**Action item**.
Tally how many lines in the items contain the string "січень", with case counting. Reply with the number alone.

Collected data:
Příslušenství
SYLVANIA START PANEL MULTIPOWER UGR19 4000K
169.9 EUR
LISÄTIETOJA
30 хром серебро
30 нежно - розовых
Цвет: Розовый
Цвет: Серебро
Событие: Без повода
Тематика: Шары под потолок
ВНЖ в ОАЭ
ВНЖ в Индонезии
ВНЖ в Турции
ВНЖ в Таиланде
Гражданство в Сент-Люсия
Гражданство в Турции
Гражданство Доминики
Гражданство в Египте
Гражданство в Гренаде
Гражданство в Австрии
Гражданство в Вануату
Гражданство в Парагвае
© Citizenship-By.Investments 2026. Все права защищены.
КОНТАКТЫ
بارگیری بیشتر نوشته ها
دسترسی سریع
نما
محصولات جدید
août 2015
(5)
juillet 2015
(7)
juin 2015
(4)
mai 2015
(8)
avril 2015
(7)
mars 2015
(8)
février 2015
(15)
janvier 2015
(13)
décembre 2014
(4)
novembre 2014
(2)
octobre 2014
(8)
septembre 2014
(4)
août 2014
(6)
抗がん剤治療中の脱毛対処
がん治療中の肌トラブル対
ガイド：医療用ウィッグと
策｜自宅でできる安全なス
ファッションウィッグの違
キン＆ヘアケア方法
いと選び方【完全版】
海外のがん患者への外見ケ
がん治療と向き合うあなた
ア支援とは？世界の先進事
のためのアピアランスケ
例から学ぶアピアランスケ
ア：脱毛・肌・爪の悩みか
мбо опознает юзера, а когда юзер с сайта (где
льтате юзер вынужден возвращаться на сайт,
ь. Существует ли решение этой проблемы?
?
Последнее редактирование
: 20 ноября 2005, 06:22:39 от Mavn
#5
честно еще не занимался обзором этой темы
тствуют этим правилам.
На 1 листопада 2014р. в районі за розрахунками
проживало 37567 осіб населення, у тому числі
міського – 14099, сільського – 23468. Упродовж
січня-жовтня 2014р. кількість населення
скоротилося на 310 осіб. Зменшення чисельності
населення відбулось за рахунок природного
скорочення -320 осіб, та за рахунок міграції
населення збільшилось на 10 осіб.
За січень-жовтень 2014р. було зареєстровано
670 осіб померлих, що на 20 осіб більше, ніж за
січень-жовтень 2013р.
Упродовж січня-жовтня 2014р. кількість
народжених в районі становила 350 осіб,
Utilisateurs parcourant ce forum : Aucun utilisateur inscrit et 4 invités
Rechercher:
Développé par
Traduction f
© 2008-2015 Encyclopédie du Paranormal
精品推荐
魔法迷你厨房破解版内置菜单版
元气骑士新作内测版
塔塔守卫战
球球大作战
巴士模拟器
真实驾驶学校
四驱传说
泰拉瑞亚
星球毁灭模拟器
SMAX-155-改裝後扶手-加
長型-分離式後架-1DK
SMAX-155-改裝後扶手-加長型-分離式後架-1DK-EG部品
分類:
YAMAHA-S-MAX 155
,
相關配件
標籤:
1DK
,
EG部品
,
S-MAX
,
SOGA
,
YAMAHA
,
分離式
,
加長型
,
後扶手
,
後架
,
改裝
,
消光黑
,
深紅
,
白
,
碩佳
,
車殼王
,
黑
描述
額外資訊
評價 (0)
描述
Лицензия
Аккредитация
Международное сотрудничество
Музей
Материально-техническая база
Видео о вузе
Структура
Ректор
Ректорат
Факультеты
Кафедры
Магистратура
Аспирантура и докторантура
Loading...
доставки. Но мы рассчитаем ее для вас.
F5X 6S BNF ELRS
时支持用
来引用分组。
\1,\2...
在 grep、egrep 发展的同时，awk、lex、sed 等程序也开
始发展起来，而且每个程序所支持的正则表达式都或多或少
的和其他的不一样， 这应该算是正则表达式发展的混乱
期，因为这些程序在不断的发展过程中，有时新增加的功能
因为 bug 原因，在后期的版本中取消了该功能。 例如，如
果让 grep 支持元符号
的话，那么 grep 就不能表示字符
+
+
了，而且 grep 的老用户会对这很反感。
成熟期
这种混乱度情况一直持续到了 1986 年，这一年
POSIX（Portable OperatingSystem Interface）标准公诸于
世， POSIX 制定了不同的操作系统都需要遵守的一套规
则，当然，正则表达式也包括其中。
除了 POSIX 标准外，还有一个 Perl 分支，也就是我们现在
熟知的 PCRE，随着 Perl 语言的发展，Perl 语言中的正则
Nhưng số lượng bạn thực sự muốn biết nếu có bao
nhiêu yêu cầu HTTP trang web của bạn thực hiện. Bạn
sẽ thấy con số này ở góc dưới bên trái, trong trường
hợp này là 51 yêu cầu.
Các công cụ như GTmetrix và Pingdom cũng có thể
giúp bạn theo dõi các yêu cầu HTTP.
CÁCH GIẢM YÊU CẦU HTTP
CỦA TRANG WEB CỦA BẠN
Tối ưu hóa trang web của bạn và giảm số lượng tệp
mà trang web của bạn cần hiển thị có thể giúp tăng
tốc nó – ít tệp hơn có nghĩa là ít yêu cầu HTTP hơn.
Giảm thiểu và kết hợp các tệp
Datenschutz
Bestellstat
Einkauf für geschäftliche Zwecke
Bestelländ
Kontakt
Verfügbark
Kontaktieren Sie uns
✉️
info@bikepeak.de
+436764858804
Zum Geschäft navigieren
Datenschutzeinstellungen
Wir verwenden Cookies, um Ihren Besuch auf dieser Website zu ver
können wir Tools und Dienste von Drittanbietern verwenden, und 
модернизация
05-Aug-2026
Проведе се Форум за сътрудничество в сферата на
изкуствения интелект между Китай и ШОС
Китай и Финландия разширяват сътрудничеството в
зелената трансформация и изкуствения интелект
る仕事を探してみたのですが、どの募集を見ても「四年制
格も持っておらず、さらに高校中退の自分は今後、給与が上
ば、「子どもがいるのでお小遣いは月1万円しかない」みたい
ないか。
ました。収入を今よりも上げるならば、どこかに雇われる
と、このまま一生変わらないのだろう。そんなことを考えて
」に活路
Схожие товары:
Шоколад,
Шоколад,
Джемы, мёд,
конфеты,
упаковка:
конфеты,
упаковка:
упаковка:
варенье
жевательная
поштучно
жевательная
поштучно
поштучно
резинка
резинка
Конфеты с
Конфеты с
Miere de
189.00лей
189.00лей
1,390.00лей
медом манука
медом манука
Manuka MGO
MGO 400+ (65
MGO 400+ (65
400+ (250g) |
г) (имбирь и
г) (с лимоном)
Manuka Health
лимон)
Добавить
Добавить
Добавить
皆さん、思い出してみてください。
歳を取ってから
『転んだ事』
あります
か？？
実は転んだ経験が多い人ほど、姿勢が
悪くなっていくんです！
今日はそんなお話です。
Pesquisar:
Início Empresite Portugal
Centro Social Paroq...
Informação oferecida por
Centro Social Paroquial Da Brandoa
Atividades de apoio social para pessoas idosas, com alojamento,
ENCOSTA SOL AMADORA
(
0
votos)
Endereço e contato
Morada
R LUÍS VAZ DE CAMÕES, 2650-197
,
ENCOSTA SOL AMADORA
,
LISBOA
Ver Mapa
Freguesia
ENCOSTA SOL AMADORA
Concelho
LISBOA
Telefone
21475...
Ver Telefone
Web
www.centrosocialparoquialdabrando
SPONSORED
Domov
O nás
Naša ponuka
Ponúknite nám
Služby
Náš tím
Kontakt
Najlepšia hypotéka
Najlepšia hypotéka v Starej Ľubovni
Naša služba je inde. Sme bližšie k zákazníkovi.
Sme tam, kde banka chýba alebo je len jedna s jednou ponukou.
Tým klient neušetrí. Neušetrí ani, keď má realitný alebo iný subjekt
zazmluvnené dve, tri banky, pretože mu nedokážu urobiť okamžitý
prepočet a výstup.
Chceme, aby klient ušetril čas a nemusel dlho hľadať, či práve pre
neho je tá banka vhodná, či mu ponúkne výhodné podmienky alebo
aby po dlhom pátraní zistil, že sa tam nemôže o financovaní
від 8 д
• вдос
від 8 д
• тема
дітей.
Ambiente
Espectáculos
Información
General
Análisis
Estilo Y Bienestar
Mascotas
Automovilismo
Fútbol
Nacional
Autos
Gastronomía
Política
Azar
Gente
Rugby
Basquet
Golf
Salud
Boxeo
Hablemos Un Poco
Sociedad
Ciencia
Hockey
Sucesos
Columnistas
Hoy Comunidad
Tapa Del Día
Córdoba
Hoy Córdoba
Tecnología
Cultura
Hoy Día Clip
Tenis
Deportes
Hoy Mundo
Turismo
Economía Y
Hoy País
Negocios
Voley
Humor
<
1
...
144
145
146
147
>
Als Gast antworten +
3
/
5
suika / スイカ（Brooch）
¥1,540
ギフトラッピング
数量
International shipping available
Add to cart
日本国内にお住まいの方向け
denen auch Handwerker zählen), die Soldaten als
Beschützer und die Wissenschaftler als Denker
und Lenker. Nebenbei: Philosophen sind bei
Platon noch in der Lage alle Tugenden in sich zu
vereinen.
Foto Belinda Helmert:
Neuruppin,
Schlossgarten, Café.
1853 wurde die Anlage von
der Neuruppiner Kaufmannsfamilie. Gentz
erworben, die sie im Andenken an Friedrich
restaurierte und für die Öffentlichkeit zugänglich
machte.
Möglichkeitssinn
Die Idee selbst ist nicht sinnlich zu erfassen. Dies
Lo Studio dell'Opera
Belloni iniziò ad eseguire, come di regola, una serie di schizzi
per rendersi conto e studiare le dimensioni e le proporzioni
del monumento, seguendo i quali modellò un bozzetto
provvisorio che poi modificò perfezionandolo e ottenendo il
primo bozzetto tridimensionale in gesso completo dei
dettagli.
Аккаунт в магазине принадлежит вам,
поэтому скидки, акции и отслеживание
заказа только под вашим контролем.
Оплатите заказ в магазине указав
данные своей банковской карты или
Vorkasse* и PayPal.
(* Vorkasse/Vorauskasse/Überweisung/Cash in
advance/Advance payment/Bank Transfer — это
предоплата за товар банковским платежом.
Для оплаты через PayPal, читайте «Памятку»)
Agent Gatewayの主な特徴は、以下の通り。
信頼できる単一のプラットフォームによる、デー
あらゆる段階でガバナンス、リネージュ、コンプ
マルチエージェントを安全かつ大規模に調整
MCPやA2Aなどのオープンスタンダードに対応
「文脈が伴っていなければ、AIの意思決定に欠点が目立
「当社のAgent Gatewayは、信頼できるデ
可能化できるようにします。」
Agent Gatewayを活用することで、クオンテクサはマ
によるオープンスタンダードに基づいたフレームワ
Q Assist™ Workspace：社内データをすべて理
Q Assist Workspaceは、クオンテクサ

**Response for this exercise**.
2